■ Text segment:
Or s/ENCODED_IOV_COMPRESSION/ENCODED_IOV_COMPRESSION_/

I'm not sure about existing practice.

Michael (mtk), what would you do here?

> 
>> +constant;
>> +see
>> +.BR Filesystem\ support .
> 
> Please, write it as [.BR "Filesystem support" .]
> 
> and maybe I would change it, to be more specific, to the following:
> 
> [
> see
> .B Filesystem support
> below.
> ]
> 
> So that the reader clearly understands it's on the same page.
> 
>> +.I encryption
>> +is currently always
>> +.B ENCODED_IOV_ENCRYPTION_NONE
>> +(zero).
>> +.PP
>> +.I unencoded_len
>> +is the length of the unencoded (i.e., decrypted and decompressed) data.
>> +.I unencoded_offset
>> +is the offset into the unencoded data where the data in the file begins
> 
> The above wording is a bit unclear to me.
> 
> I suggest the following:
> 
> [
> .I unencoded_offset
> is the offset from the begining of the file
> to the first byte of the unencoded data
> ]
> 
>> +(less than or equal to
>> +.IR unencoded_len ).
>> +.I len
>> +is the length of the data in the file
>> +(less than or equal to
>> +.I unencoded_len
>> +-
> 
> Here's a question for Michael (mtk):
> 
> I've seen (many) cases where these math operations
> are written without spaces,
> and in the same line (e.g., [.IR a + b]).
> 
> I'd like to know your preferences on this,
> or what is actually more extended in the manual pages,
> to stick with only one of them.
> 
>> +.IR unencoded_offset ).
>> +See
>> +.B Extent layout
>> +below for some examples.
>> +.I
> 
> Were you maybe going to add something there?
> 
> If not, please remove that [.I].
> 
>> +.PP
>> +If the unencoded data is actually longer than
>> +.IR unencoded_len ,
>> +then it is truncated;
>> +if it is shorter, then it is extended with zeroes.
>> +.PP
>> +
> 
> Please, remove that blank line.
> 
>> +.BR pwritev2 ()
> 
> Should be [.BR pwritev2 (2)]
> 
> Michael (mtk),
> 
> Am I right in that?  Please, confirm.

■ Problems to solve:
1. In the man-page review, what value does the quoted patch say encryption currently always has?
2. Please write the next part of the man-page review, picking up after its final line.

■ Data shown:
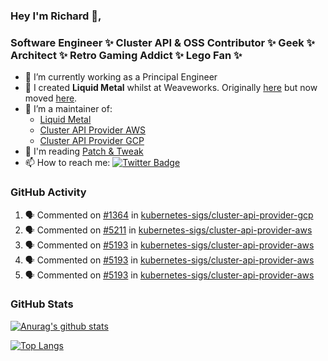 ### Hey I'm Richard 👋, 

<h3 align="left">Software Engineer ✨ Cluster API & OSS Contributor ✨ Geek ✨ Architect ✨ Retro Gaming Addict ✨ Lego Fan ✨</h3>

- 🔭 I’m currently working as a Principal Engineer
- 📯 I created **Liquid Metal** whilst at Weaveworks. Originally [here](https://github.com/weaveworks-liquidmetal) but now moved [here](https://github.com/liquidmetal-dev).
- 👯 I’m a maintainer of:
  -  [Liquid Metal](https://github.com/liquidmetal-dev)
  -  [Cluster API Provider AWS](https://github.com/kubernetes-sigs/cluster-api-provider-aws)
  -  [Cluster API Provider GCP](https://github.com/kubernetes-sigs/cluster-api-provider-gcp)
- 💬 I'm reading [Patch & Tweak](https://bjooks.com/products/patch-tweak-exploring-modular-synthesis)
- 📫 How to reach me: [![Twitter Badge](https://img.shields.io/badge/-@fruit_case-00acee?style=flat&logo=Twitter&logoColor=white)](https://twitter.com/intent/follow?screen_name=fruit_case "Follow on Twitter")

### GitHub Activity 

<!--START_SECTION:activity-->
1. 🗣 Commented on [#1364](https://github.com/kubernetes-sigs/cluster-api-provider-gcp/pull/1364#issuecomment-2470930538) in [kubernetes-sigs/cluster-api-provider-gcp](https://github.com/kubernetes-sigs/cluster-api-provider-gcp)
2. 🗣 Commented on [#5211](https://github.com/kubernetes-sigs/cluster-api-provider-aws/pull/5211#issuecomment-2469930312) in [kubernetes-sigs/cluster-api-provider-aws](https://github.com/kubernetes-sigs/cluster-api-provider-aws)
3. 🗣 Commented on [#5193](https://github.com/kubernetes-sigs/cluster-api-provider-aws/pull/5193#issuecomment-2469926879) in [kubernetes-sigs/cluster-api-provider-aws](https://github.com/kubernetes-sigs/cluster-api-provider-aws)
4. 🗣 Commented on [#5193](https://github.com/kubernetes-sigs/cluster-api-provider-aws/pull/5193#issuecomment-2469925305) in [kubernetes-sigs/cluster-api-provider-aws](https://github.com/kubernetes-sigs/cluster-api-provider-aws)
5. 🗣 Commented on [#5193](https://github.com/kubernetes-sigs/cluster-api-provider-aws/pull/5193#issuecomment-2469921981) in [kubernetes-sigs/cluster-api-provider-aws](https://github.com/kubernetes-sigs/cluster-api-provider-aws)
<!--END_SECTION:activity-->

### GitHub Stats

[![Anurag's github stats](https://github-readme-stats.vercel.app/api?username=richardcase&count_private=true&show_icons=true)](https://github.com/anuraghazra/github-readme-stats)

[![Top Langs](https://github-readme-stats.vercel.app/api/top-langs/?username=richardcase&hide=html&layout=compact)](https://github.com/anuraghazra/github-readme-stats)
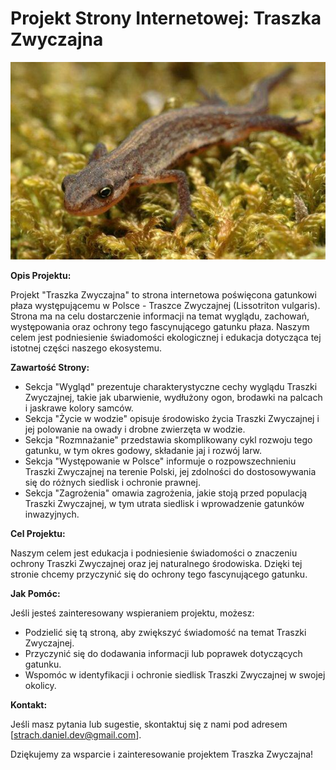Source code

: # Projekt Strony Internetowej: Traszka Zwyczajna

![Traszka Zwyczajna](traszka.jpeg)

**Opis Projektu:**

Projekt "Traszka Zwyczajna" to strona internetowa poświęcona gatunkowi płaza występującemu w Polsce - Traszce Zwyczajnej (Lissotriton vulgaris). Strona ma na celu dostarczenie informacji na temat wyglądu, zachowań, występowania oraz ochrony tego fascynującego gatunku płaza. Naszym celem jest podniesienie świadomości ekologicznej i edukacja dotycząca tej istotnej części naszego ekosystemu.

**Zawartość Strony:**

- Sekcja "Wygląd" prezentuje charakterystyczne cechy wyglądu Traszki Zwyczajnej, takie jak ubarwienie, wydłużony ogon, brodawki na palcach i jaskrawe kolory samców.
- Sekcja "Życie w wodzie" opisuje środowisko życia Traszki Zwyczajnej i jej polowanie na owady i drobne zwierzęta w wodzie.
- Sekcja "Rozmnażanie" przedstawia skomplikowany cykl rozwoju tego gatunku, w tym okres godowy, składanie jaj i rozwój larw.
- Sekcja "Występowanie w Polsce" informuje o rozpowszechnieniu Traszki Zwyczajnej na terenie Polski, jej zdolności do dostosowywania się do różnych siedlisk i ochronie prawnej.
- Sekcja "Zagrożenia" omawia zagrożenia, jakie stoją przed populacją Traszki Zwyczajnej, w tym utrata siedlisk i wprowadzenie gatunków inwazyjnych.

**Cel Projektu:**

Naszym celem jest edukacja i podniesienie świadomości o znaczeniu ochrony Traszki Zwyczajnej oraz jej naturalnego środowiska. Dzięki tej stronie chcemy przyczynić się do ochrony tego fascynującego gatunku.

**Jak Pomóc:**

Jeśli jesteś zainteresowany wspieraniem projektu, możesz:
- Podzielić się tą stroną, aby zwiększyć świadomość na temat Traszki Zwyczajnej.
- Przyczynić się do dodawania informacji lub poprawek dotyczących gatunku.
- Wspomóc w identyfikacji i ochronie siedlisk Traszki Zwyczajnej w swojej okolicy.

**Kontakt:**

Jeśli masz pytania lub sugestie, skontaktuj się z nami pod adresem [strach.daniel.dev@gmail.com].

Dziękujemy za wsparcie i zainteresowanie projektem Traszka Zwyczajna!

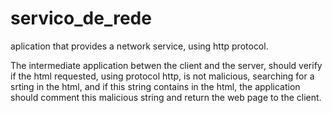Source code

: # servico_de_rede
aplication that provides a network service, using http protocol.

The intermediate application betwen the client and the server, should
verify if the html requested, using protocol http, is not malicious, searching
for a srting in the html, and if this string contains in the html, the application should
comment this malicious string and return the web page to the client.
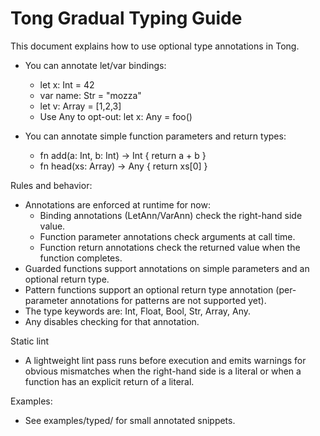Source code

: # Tong Gradual Typing Guide

This document explains how to use optional type annotations in Tong.

- You can annotate let/var bindings:
  - let x: Int = 42
  - var name: Str = "mozza"
  - let v: Array = [1,2,3]
  - Use Any to opt-out: let x: Any = foo()

- You can annotate simple function parameters and return types:
  - fn add(a: Int, b: Int) -> Int { return a + b }
  - fn head(xs: Array) -> Any { return xs[0] }

Rules and behavior:
- Annotations are enforced at runtime for now:
  - Binding annotations (LetAnn/VarAnn) check the right-hand side value.
  - Function parameter annotations check arguments at call time.
  - Function return annotations check the returned value when the function completes.
- Guarded functions support annotations on simple parameters and an optional return type.
- Pattern functions support an optional return type annotation (per-parameter annotations for patterns are not supported yet).
- The type keywords are: Int, Float, Bool, Str, Array, Any.
- Any disables checking for that annotation.

Static lint
- A lightweight lint pass runs before execution and emits warnings for obvious mismatches when the right-hand side is a literal or when a function has an explicit return of a literal.

Examples:
- See examples/typed/ for small annotated snippets.
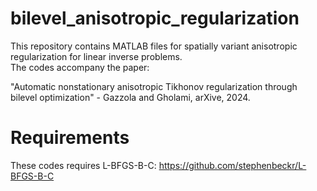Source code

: # bilevel_anisotropic_regularization
This repository contains MATLAB files for spatially variant anisotropic regularization for linear inverse problems.  
The codes accompany the paper: 

"Automatic nonstationary anisotropic Tikhonov regularization through bilevel optimization" - Gazzola and Gholami, arXive, 2024.

# Requirements
These codes requires L-BFGS-B-C: https://github.com/stephenbeckr/L-BFGS-B-C
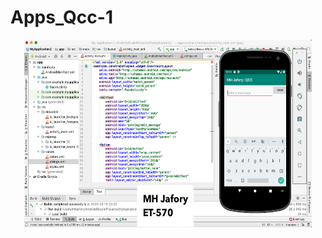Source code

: # Apps_Qcc-1



<p align="center">
  <img width="460" height="300" src="https://raw.githubusercontent.com/jaffery97/Apps_Qcc-1/master/Screen%20Shot%202020-03-19%20at%2010.05.01%20PM.png">
</p>
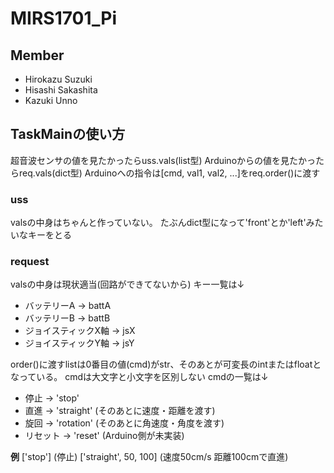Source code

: # MIRS1701_Pi

## Member
* Hirokazu Suzuki
* Hisashi Sakashita
* Kazuki Unno

## TaskMainの使い方
超音波センサの値を見たかったらuss.vals(list型)
Arduinoからの値を見たかったらreq.vals(dict型)
Arduinoへの指令は[cmd, val1, val2, ...]をreq.order()に渡す

### uss
valsの中身はちゃんと作っていない。
たぶんdict型になって'front'とか'left'みたいなキーをとる

### request
valsの中身は現状適当(回路ができてないから)
キー一覧は↓
* バッテリーA -> battA
* バッテリーB -> battB
* ジョイスティックX軸 -> jsX
* ジョイスティックY軸 -> jsY


order()に渡すlistは0番目の値(cmd)がstr、そのあとが可変長のintまたはfloatとなっている。
cmdは大文字と小文字を区別しない
cmdの一覧は↓
* 停止 -> 'stop'
* 直進 -> 'straight' (そのあとに速度・距離を渡す)
* 旋回 -> 'rotation' (そのあとに角速度・角度を渡す)
* リセット -> 'reset' (Arduino側が未実装)


**例**
['stop'] (停止)
['straight', 50, 100] (速度50cm/s 距離100cmで直進)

■ Your written answers:
1. ENCODED_IOV_ENCRYPTION_NONE (zero).

2.
> 
>> +uses the metadata specified in
>> +.IR iov[0] ,
>> +writes the encoded data from the remaining buffers,
>> +and returns the number of encoded bytes written
>> +(that is, the sum of
>> +.I iov[n].iov_len
>> +for 1 <=
>> +.I n
>> +<
>> +.IR iovcnt ;
>> +partial writes will not occur).
>> +At least one encoding field must be non-zero.
>> +Note that the encoded data is not validated when it is written;
>> +if it is not valid (e.g., it cannot be decompressed),
>> +then a subsequent read may return an error.
>> +If the
>> +.I offset
>> +argument to
>> +.BR pwritev2 ()
> 
> Same as above: specify (2).
> 
>> +is -1, then the file offset is incremented by
>> +.IR len .
>> +If
>> +.I iov[0].iov_len
>> +is less than
>> +.I "sizeof(struct\ encoded_iov)"
> 
> [.I] allows spaces, so it should be:
> 
> [
> .I sizeof(struct encoded_iov)
> ]
> 
>> +in the kernel,
>> +then any fields unknown to userspace are treated as if they were zero;
> 
> s/userspace/user space/
> 
> See man-pages(7)::STYLE GUIDE::Preferred terms
> 
>> +if it is greater and any fields unknown to the kernel are non-zero,
>> +then this returns -1 and sets
>> +.I errno
>> +to
>> +.BR E2BIG .
>> +.PP
>> +.BR preadv2 ()
> 
> Same as above: specify (2).
> 
>> +populates the metadata in
>> +.IR iov[0] ,
>> +the encoded data in the remaining buffers,
>> +and returns the number of encoded bytes read.
>> +This will only return one extent per call.
>> +This can also read data which is not encoded;
>> +all encoding fields will be zero in that case.
>> +If the
>> +.I offset
>> +argument to
>> +.BR preadv2 ()
> 
> Smae as above: specify (2).
> 
>> +is -1, then the file offset is incremented by
>> +.IR len .
>> +If
>> +.I iov[0].iov_len
>> +is less than
>> +.I "sizeof(struct\ encoded_iov)"
> 
> Don't need '"' nor '\', as above.
> 
>> +in the kernel and any fields unknown to userspace are non-zero,
> 
> s/userspace/user space/
> 
>> +then
>> +.BR preadv2 ()
> 
> (2)
> 
>> +returns -1 and sets
>> +.I errno
>> +to
>> +.BR E2BIG ;
>> +if it is greater,
>> +then any fields unknown to the kernel are returned as zero.
>> +If the provided buffers are not large enough to return an entire encoded
>> +extent,
> 
> Please use semantic newlines.
> I haven't checked that in the text above,
> so if you happen to find that there's any other line
> that should also be fixed in that sense, please do so.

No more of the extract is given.